Medidas incluem flexibilização de contratos e redução de indenizações, gerando protestos em Buenos Aires.

Em uma sessão que se estendeu por mais de 16 horas, o Senado da Argentina aprovou na madrugada desta quinta-feira (12) o controverso projeto de reforma trabalhista proposto pelo presidente Javier Milei. A aprovação, por 42 votos a favor e 30 contra, marca uma vitória legislativa para o governo, que agora encaminhará a iniciativa para a Câmara dos Deputados. Se aprovada, a lei representará a primeira grande reforma trabalhista no país em décadas, buscando alterar as condições de trabalho em uma nação com alta taxa de sindicalização.

Principais Mudanças e Concessões Negociadas

O projeto, que conta com 213 artigos, prevê a flexibilização de contratos, a redução de indenizações por demissão e a facilitação de dispensas. No entanto, ao longo das negociações, o governo fez concessões importantes. O artigo sobre alívio fiscal para grandes empresas foi removido, garantindo mais recursos para governadores e o governo nacional. Além disso, foram mantidas as contribuições obrigatórias para sindicatos e câmaras de comércio, um ponto sensível para as centrais sindicais.

Transferência de Tribunais e Apoio Político

Uma das inclusões que gerou debate foi a transferência dos tribunais trabalhistas para a Cidade de Buenos Aires, que agora faz parte do projeto como anexo. A votação contou com a presença de figuras importantes do governo, como Karina Milei, irmã do presidente e secretária-geral da presidência, e Manuel Adorni, chefe de Gabinete de Ministros. O presidente Javier Milei celebrou a aprovação nas redes sociais, classificando o momento como “histórico” e “VLLC” (Viva la llbertad, c*****).
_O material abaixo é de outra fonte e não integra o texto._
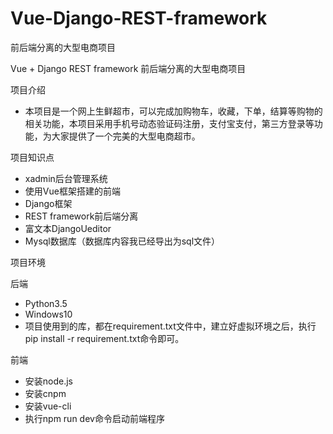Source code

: # Vue-Django-REST-framework
前后端分离的大型电商项目

Vue + Django REST framework 前后端分离的大型电商项目

项目介绍

- 本项目是一个网上生鲜超市，可以完成加购物车，收藏，下单，结算等购物的相关功能，本项目采用手机号动态验证码注册，支付宝支付，第三方登录等功能，为大家提供了一个完美的大型电商超市。

项目知识点

- xadmin后台管理系统
- 使用Vue框架搭建的前端
- Django框架
- REST framework前后端分离
- 富文本DjangoUeditor
- Mysql数据库（数据库内容我已经导出为sql文件）

项目环境

后端

- Python3.5
- Windows10
- 项目使用到的库，都在requirement.txt文件中，建立好虚拟环境之后，执行pip install -r requirement.txt命令即可。

前端

- 安装node.js
- 安装cnpm
- 安装vue-cli
- 执行npm run dev命令启动前端程序
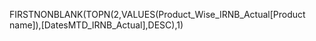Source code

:FIRSTNONBLANK(TOPN(2,VALUES(Product_Wise_IRNB_Actual[Product name]),[DatesMTD_IRNB_Actual],DESC),1)
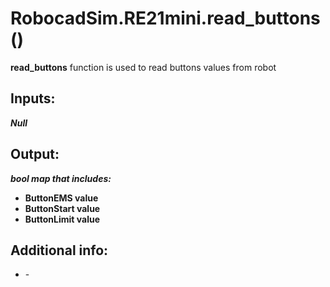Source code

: <h1> RobocadSim.RE21mini.read_buttons()  </h1>
  
<strong>read_buttons</strong> function is used to read buttons values from robot  
  
<h2><strong> Inputs: </strong></h2>  
<strong><em>Null</em></strong>
  
<h2><strong> Output: </strong></h2>
<strong><em>bool map that includes:</em></strong> 
<ul>
  <li><strong>ButtonEMS value</strong></li> 
  <li><strong>ButtonStart value</strong></li>
  <li><strong>ButtonLimit value</strong></li>
</ul>

<h2><strong> Additional info: </strong></h2>
<ul>
<li>-</li>
</ul>
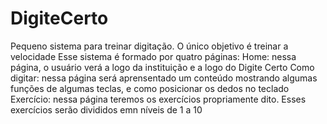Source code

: # DigiteCerto
Pequeno sistema para treinar digitação. O único objetivo é treinar a velocidade 
Esse sistema é formado por quatro páginas:
Home: nessa página, o usuário verá a logo da instituição e a logo do Digite Certo
Como digitar: nessa página será aprensentado um conteúdo mostrando algumas funções de algumas teclas, e como posicionar os dedos no teclado
Exercício: nessa página teremos os exercícios propriamente dito. Esses exercícios serão divididos emn níveis de 1 a 10

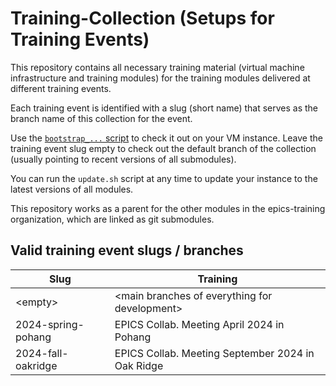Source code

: # Training-Collection (Setups for Training Events)

This repository contains all necessary training material
(virtual machine infrastructure and training modules)
for the training modules delivered at different training events.

Each training event is identified with a slug (short name)
that serves as the branch name of this collection for the event.

Use the
[`bootstrap_...` script](https://github.com/epics-training/training-vm/blob/main/doc/creating-vm-from-scratch.md#get-and-run-the-bootstrap-script)
to check it out on your VM instance.
Leave the training event slug empty to check out
the default branch of the collection
(usually pointing to recent versions of all submodules).

You can run the `update.sh` script at any time
to update your instance to the latest versions of all modules.

This repository works as a parent for the other modules
in the epics-training organization,
which are linked as git submodules.

## Valid training event slugs / branches

| Slug               | Training                                            |
| ----               | --------                                            |
| &lt;empty&gt;      | &lt;main branches of everything for development&gt; |
| 2024-spring-pohang | EPICS Collab. Meeting April 2024 in Pohang          |
| 2024-fall-oakridge | EPICS Collab. Meeting September 2024 in Oak Ridge   |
Contexto Político e Protestos

A aprovação no Senado é vista como um passo crucial para o partido de Milei, “A Liberdade Avança” (LLA), que busca consolidar sua agenda legislativa após o bom desempenho nas eleições de outubro. O LLA obteve o quórum para iniciar a sessão com o apoio da União Cívica Radical (UCR), do Proposta Republicana (PRO) e de blocos federais. Paralelamente à votação, manifestantes contrários à reforma protagonizaram confrontos com as forças de segurança na Praça do Congresso, em Buenos Aires, resultando em feridos e detidos.

Próximos Passos e Expectativas do Governo

O governo de Milei tem como objetivo a promulgação da reforma trabalhista antes de 1º de março, data de início do período ordinário do Congresso, quando o presidente fará seu discurso à nação. As discussões e votações estão ocorrendo em regime de sessões extraordinárias, indicando a urgência do Executivo em avançar com sua agenda de reformas econômicas e trabalhistas.